At the same time that the US empire was bankrupting itself through extravagant military spending, it has been relentlessly throwing its weight around everywhere in the world, subverting or trying to subvert democratically elected governments in places like Nicaragua, Panama, Grenada, Haiti and Venezuela, and even seeking to undermine governments in states like Russia, Ukraine and Iran.
Something had to give, and as Krauthammer correctly notes, something finally has given.
America’s bluff is being called.
Fed up with the clumsy bullying that characterizes American foreign and economic policy, angered by the imperial over-reach of America’s National Security Agency, and emboldened by the weakness of both the American dollar and America’s bloated, bureaucratic and over-stretched military (as evidenced by its inability to defeat minimally armed and trained patriotic forces in Afghanistan and Iraq), Russia and China, and perhaps Iran too, are realizing that they “don’t have to take it anymore.”
While Krauthammer didn’t mention it, even NATO, that Cold War relic that the US had been using as a fig leaf since the fall of the Berlin Wall in 1990 to cover its aggressive policy of encirclement and gradual subversion of Russia, is now showing signs of terminal collapse.

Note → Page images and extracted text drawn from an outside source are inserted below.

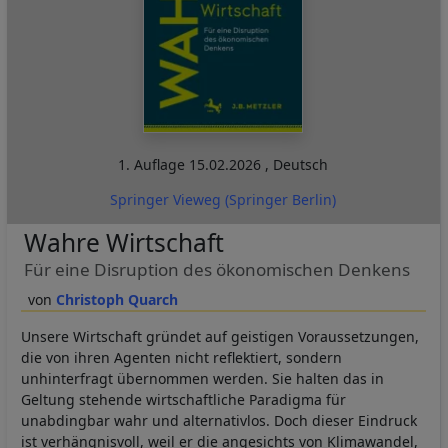
1. Auflage
15.02.2026
,
Deutsch
Springer Vieweg (Springer Berlin)
Wahre Wirtschaft
Für eine Disruption des ökonomischen Denkens
Christoph Quarch
Unsere Wirtschaft gründet auf geistigen Voraussetzungen,
die von ihren Agenten nicht reflektiert, sondern
unhinterfragt übernommen werden. Sie halten das in
Geltung stehende wirtschaftliche Paradigma für
unabdingbar wahr und alternativlos. Doch dieser Eindruck
ist verhängnisvoll, weil er die angesichts von Klimawandel,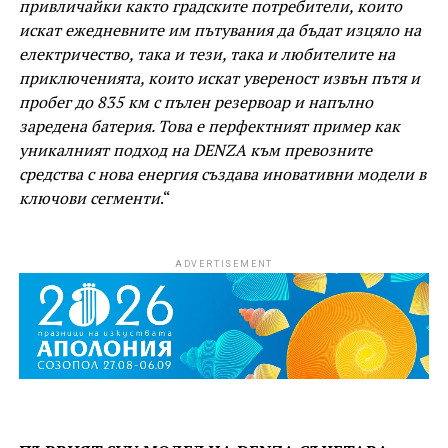
привличайки както градските потребители, които
искат ежедневните им пътувания да бъдат изцяло на
електричество, така и тези, така и любителите на
приключенията, които искат увереност извън пътя и
пробег до 835 км с пълен резервоар и напълно
заредена батерия. Това е перфектният пример как
уникалният подход на DENZA към превозните
средства с нова енергия създава иновативни модели в
ключови сегменти
.“
ADVERTISEMENT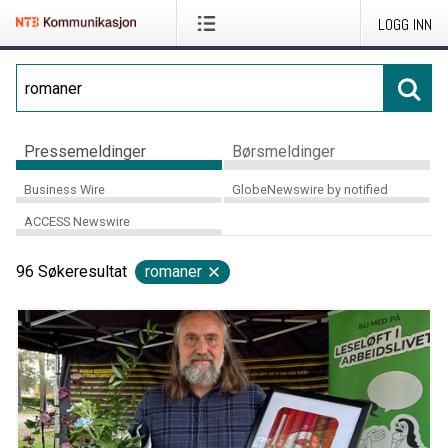
LOGG INN
Pressemeldinger
Børsmeldinger
Business Wire
GlobeNewswire by notified
ACCESS Newswire
96
Søkeresultat
romaner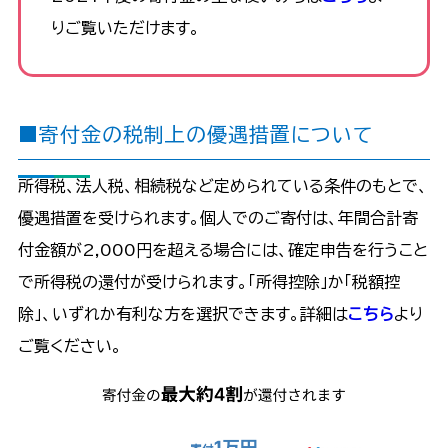
りご覧いただけます。
■寄付金の税制上の優遇措置について
所得税、法人税、相続税など定められている条件のもとで、
優遇措置を受けられます。個人でのご寄付は、年間合計寄
付金額が2,000円を超える場合には、確定申告を行うこと
で所得税の還付が受けられます。「所得控除」か「税額控
除」、いずれか有利な方を選択できます。詳細は
こちら
より
ご覧ください。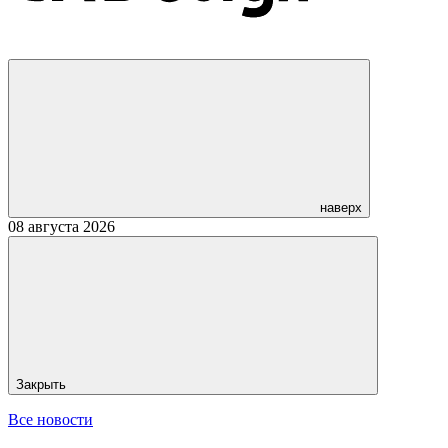
наверх
08 августа 2026
Закрыть
Все новости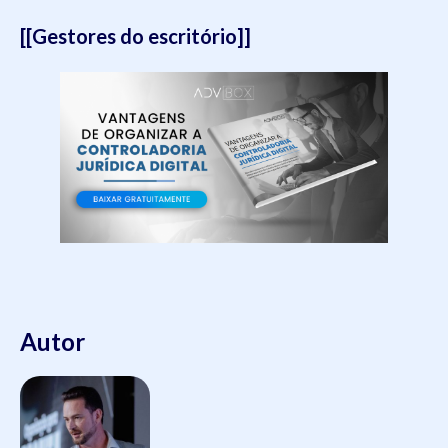
[[Gestores do escritório]]
Autor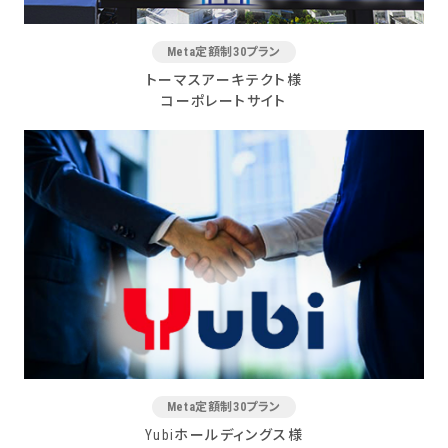
Meta定額制30プラン
トーマスアーキテクト様
コーポレートサイト
Meta定額制30プラン
Yubiホールディングス様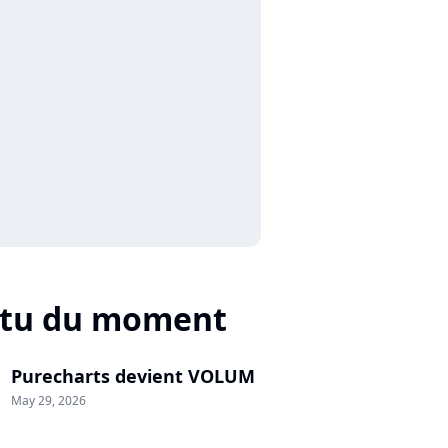
ctu du moment
Purecharts devient VOLUM
May 29, 2026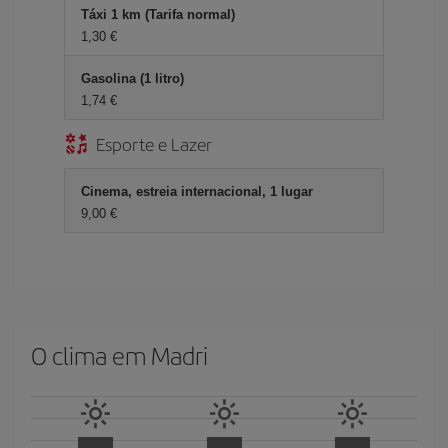
Táxi 1 km (Tarifa normal)
1,30 €
Gasolina (1 litro)
1,74 €
Esporte e Lazer
Cinema, estreia internacional, 1 lugar
9,00 €
O clima em Madri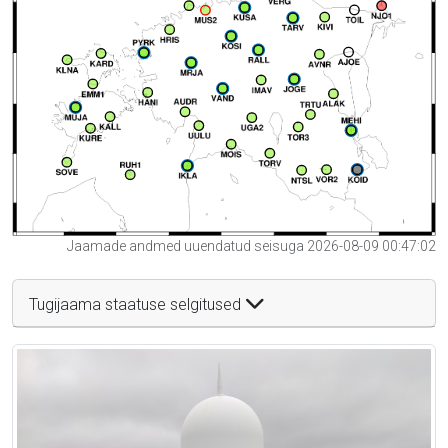
Jaamade andmed uuendatud seisuga 2026-08-09 00:47:02
Tugijaama staatuse selgitused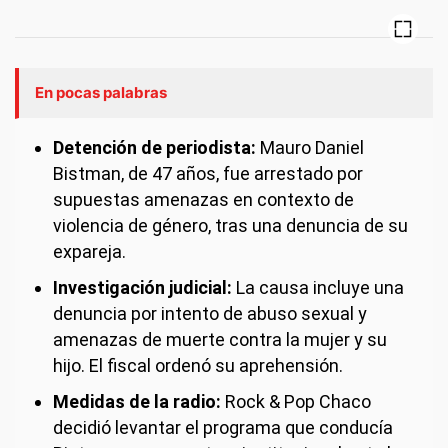
En pocas palabras
Detención de periodista:
Mauro Daniel
Bistman, de 47 años, fue arrestado por
supuestas amenazas en contexto de
violencia de género, tras una denuncia de su
expareja.
Investigación judicial:
La causa incluye una
denuncia por intento de abuso sexual y
amenazas de muerte contra la mujer y su
hijo. El fiscal ordenó su aprehensión.
Medidas de la radio:
Rock & Pop Chaco
decidió levantar el programa que conducía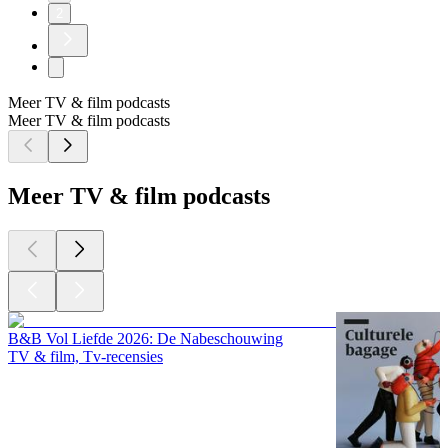
2
Meer TV & film podcasts
Meer TV & film podcasts
Meer TV & film podcasts
B&B Vol Liefde 2026: De Nabeschouwing
TV & film, Tv-recensies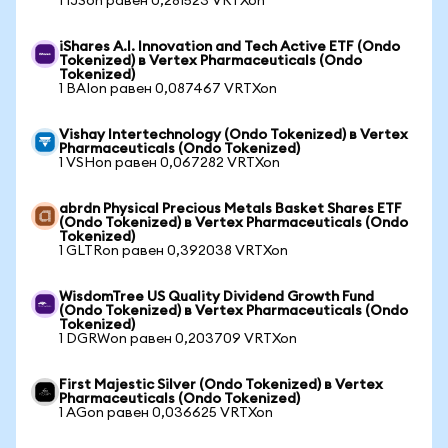
1 IJSon равен 0,281523 VRTXon
iShares A.I. Innovation and Tech Active ETF (Ondo
Tokenized) в Vertex Pharmaceuticals (Ondo
Tokenized)
1 BAIon равен 0,087467 VRTXon
Vishay Intertechnology (Ondo Tokenized) в Vertex
Pharmaceuticals (Ondo Tokenized)
1 VSHon равен 0,067282 VRTXon
abrdn Physical Precious Metals Basket Shares ETF
(Ondo Tokenized) в Vertex Pharmaceuticals (Ondo
Tokenized)
1 GLTRon равен 0,392038 VRTXon
WisdomTree US Quality Dividend Growth Fund
(Ondo Tokenized) в Vertex Pharmaceuticals (Ondo
Tokenized)
1 DGRWon равен 0,203709 VRTXon
First Majestic Silver (Ondo Tokenized) в Vertex
Pharmaceuticals (Ondo Tokenized)
1 AGon равен 0,036625 VRTXon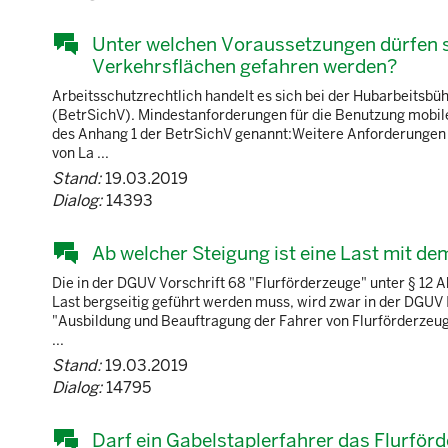
Unter welchen Voraussetzungen dürfen s
Verkehrsflächen gefahren werden?
Arbeitsschutzrechtlich handelt es sich bei der Hubarbeitsbü
(BetrSichV). Mindestanforderungen für die Benutzung mobile
des Anhang 1 der BetrSichV genannt:Weitere Anforderungen 
von La ...
Stand:
19.03.2019
Dialog:
14393
Ab welcher Steigung ist eine Last mit de
Die in der DGUV Vorschrift 68 "Flurförderzeuge" unter § 12 
Last bergseitig geführt werden muss, wird zwar in der DGU
"Ausbildung und Beauftragung der Fahrer von Flurförderzeug
...
Stand:
19.03.2019
Dialog:
14795
Darf ein Gabelstaplerfahrer das Flurför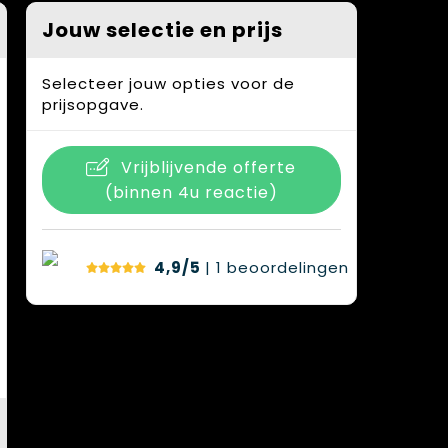
Jouw selectie en prijs
Selecteer jouw opties voor de
prijsopgave.
Vrijblijvende offerte
(binnen 4u reactie)
4,9/5
| 1
beoordelingen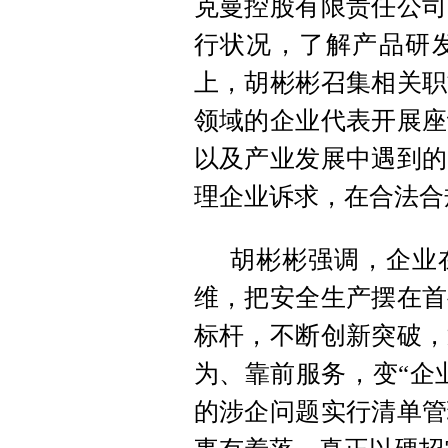
克曼控股有限责任公司
行状况，了解产品研
上，胡彬彬召集相关职
领域的企业代表开展座
以及产业发展中遇到的
理企业诉求，在合法合
胡彬彬强调，企业
维，把安全生产摆在首
标杆，不断创新突破，
为、靠前服务，变“企
的涉企问题实行清单管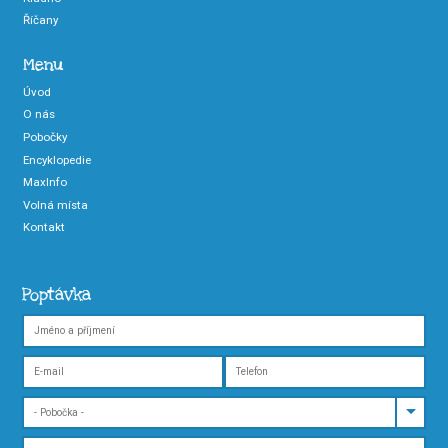
Říčany
Menu
Úvod
O nás
Pobočky
Encyklopedie
MaxInfo
Volná místa
Kontakt
Poptávka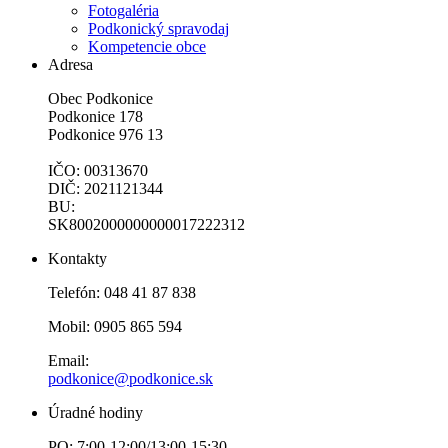
Fotogaléria
Podkonický spravodaj
Kompetencie obce
Adresa
Obec Podkonice
Podkonice 178
Podkonice 976 13
IČO: 00313670
DIČ: 2021121344
BU:
SK8002000000000017222312
Kontakty
Telefón: 048 41 87 838
Mobil: 0905 865 594
Email:
podkonice@podkonice.sk
Úradné hodiny
PO: 7:00-12:00/13:00-15:30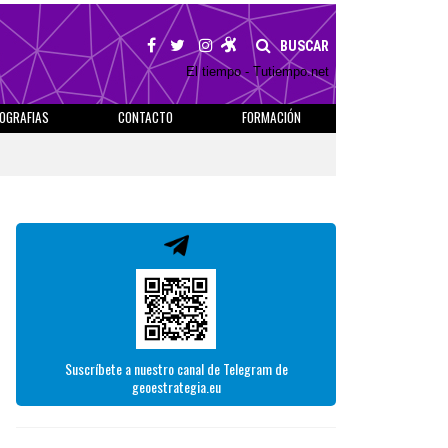
BUSCAR
El tiempo - Tutiempo.net
IOGRAFIAS
CONTACTO
FORMACIÓN
Suscríbete a nuestro canal de Telegram de
geoestrategia.eu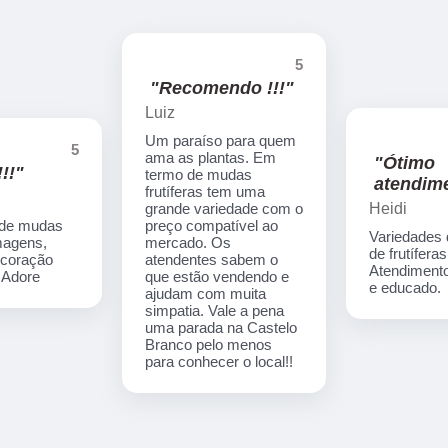
5
"Recomendo !!!"
Luiz
Um paraíso para quem
5
ama as plantas. Em
"Ótimo
!!"
termo de mudas
atendime
frutíferas tem uma
Heidi
grande variedade com o
 de mudas
preço compatível ao
Variedades
imagens,
mercado. Os
de frutíferas
ecoração
atendentes sabem o
Atendimento
. Adore
que estão vendendo e
e educado.
ajudam com muita
simpatia. Vale a pena
uma parada na Castelo
Branco pelo menos
para conhecer o local!!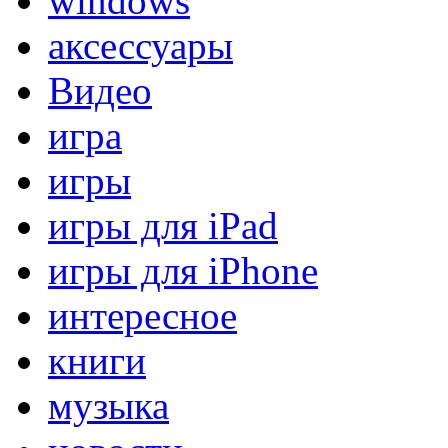
windows
аксессуары
Видео
игра
игры
игры для iPad
игры для iPhone
интересное
книги
музыка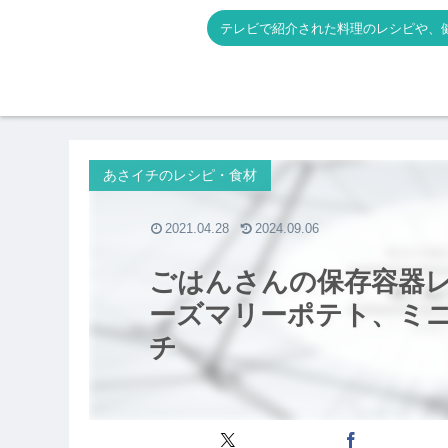
テレビで紹介された料理のレシピや、
あさイチのレシピ・食材
2021.04.28
2024.09.06
ごはんさんの保存容器
ーズマリーポテト、ミ
チ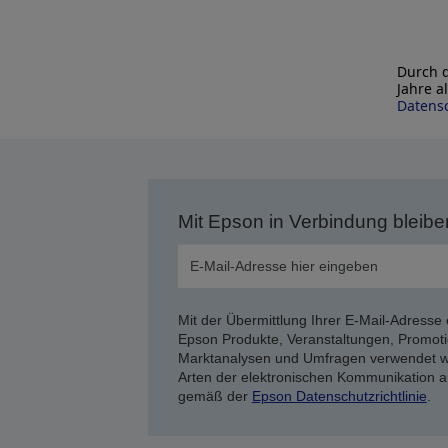
Durch d
Jahre a
Datensc
Mit Epson in Verbindung bleibe
Mit der Übermittlung Ihrer E-Mail-Adresse 
Epson Produkte, Veranstaltungen, Promoti
Marktanalysen und Umfragen verwendet we
Arten der elektronischen Kommunikation a
gemäß der
Epson Datenschutzrichtlinie
.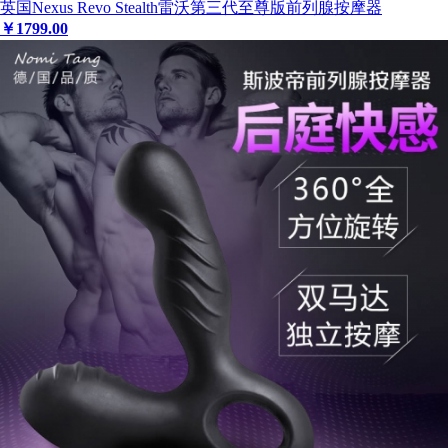
英国Nexus Revo Stealth雷沃第三代至尊版前列腺按摩器
￥
1799
.00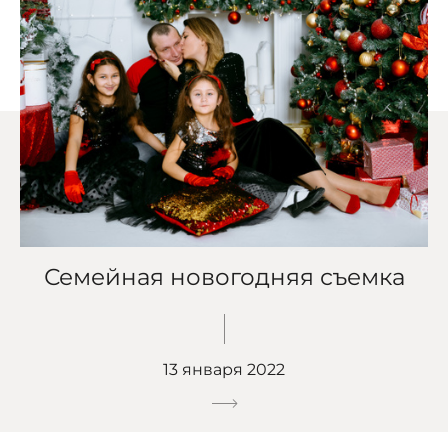
Семейная новогодняя съемка
13 января 2022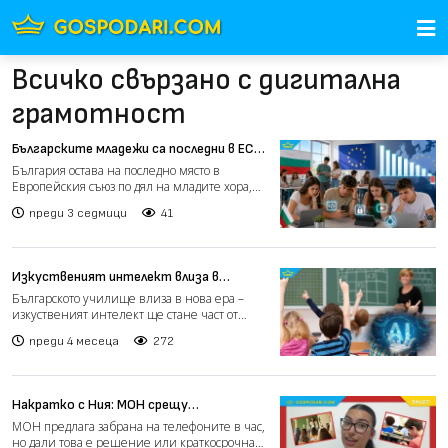
Всичко свързано с дигитална
грамотност
Българските младежи са последни в ЕС
по дигитални умения
България остава на последно място в
Европейския съюз по дял на младите хора,
които притежават поне...
преди 3 седмици
41
Изкуственият интелект влиза в
училище още от 1 клас
Българското училище влиза в нова ера –
изкуственият интелект ще стане част от
обучението още от 1....
преди 4 месеца
272
Накратко с Ния: МОН срещу
смартфоните: решение или илюзия?
МОН предлага забрана на телефоните в час,
(видео)
но дали това е решение или краткосрочна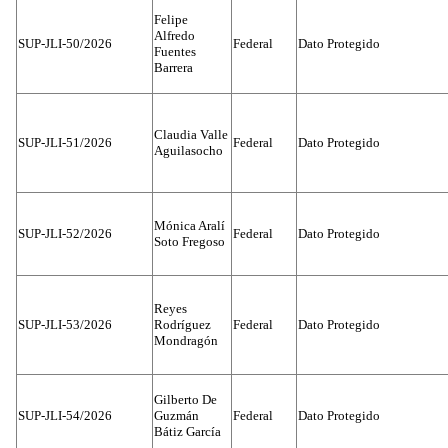
Felipe
Alfredo
SUP-JLI-50/2026
Federal
Dato Protegido
Fuentes
Barrera
Claudia Valle
SUP-JLI-51/2026
Federal
Dato Protegido
Aguilasocho
Mónica Aralí
SUP-JLI-52/2026
Federal
Dato Protegido
Soto Fregoso
Reyes
SUP-JLI-53/2026
Rodríguez
Federal
Dato Protegido
Mondragón
Gilberto De
SUP-JLI-54/2026
Guzmán
Federal
Dato Protegido
Bátiz García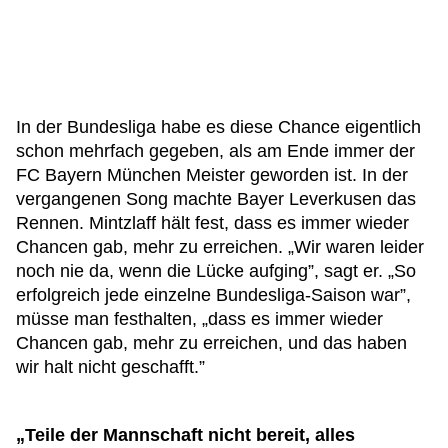
In der Bundesliga habe es diese Chance eigentlich
schon mehrfach gegeben, als am Ende immer der
FC Bayern München Meister geworden ist. In der
vergangenen Song machte Bayer Leverkusen das
Rennen. Mintzlaff hält fest, dass es immer wieder
Chancen gab, mehr zu erreichen. „Wir waren leider
noch nie da, wenn die Lücke aufging”, sagt er. „So
erfolgreich jede einzelne Bundesliga-Saison war”,
müsse man festhalten, „dass es immer wieder
Chancen gab, mehr zu erreichen, und das haben
wir halt nicht geschafft.”
„Teile der Mannschaft nicht bereit, alles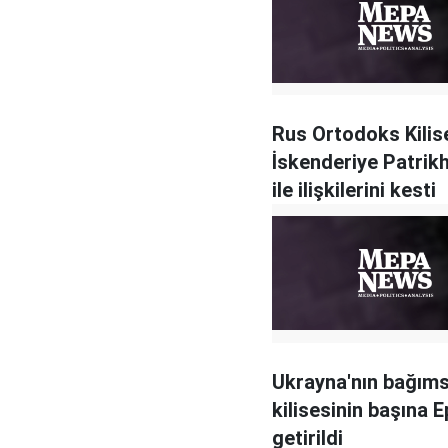
Rus Ortodoks Kilis
İskenderiye Patrik
ile ilişkilerini kesti
Ukrayna'nın bağıms
kilisesinin başına E
getirildi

The European public and their elected officials are angry at Edward Snowden’s revelations about massive NSA spying on its purported “allies.” Meanwhile, the latest effort to enlist Europe in a program of economic sanctions against Russia over its annexation of Crimea have fallen flat, with France refusing to stop selling advanced military equipment to Russia and with Germany balking at any serious economic sanctions against one of its largest trading partners.
Increasingly, Russia, China, Brazil and other large developing economies are separating themselves from the dollar-based global financial system, undermining the last mainstay of US hegemony — the dollar as the world’s reserve currency.
Krauthammer correctly sees the US in “retreat” and “decline” as a global power.
Where he goes wrong is in seeing this as “Obama’s choice.”
Obama really had no choice. The decline of America as global hegemon has been the result of choices made by Washington leaders dating back really to the 1960s and the disastrous war against the people of Vietnam, or perhaps even earlier, to the US-orchestrated Korean War.
History is replete with empires that crumbled under their own hubris and ambition, and the United States is no different.
The only real disagreement I have with Krauthammer is in his seeing this decline of US empire as a tragedy. Looking at the incredible death, destruction and grotesque waste of resources that can be directly attributed to the US and its imperialist program since the end of the Second World War, I can only see its demise as a positive thing.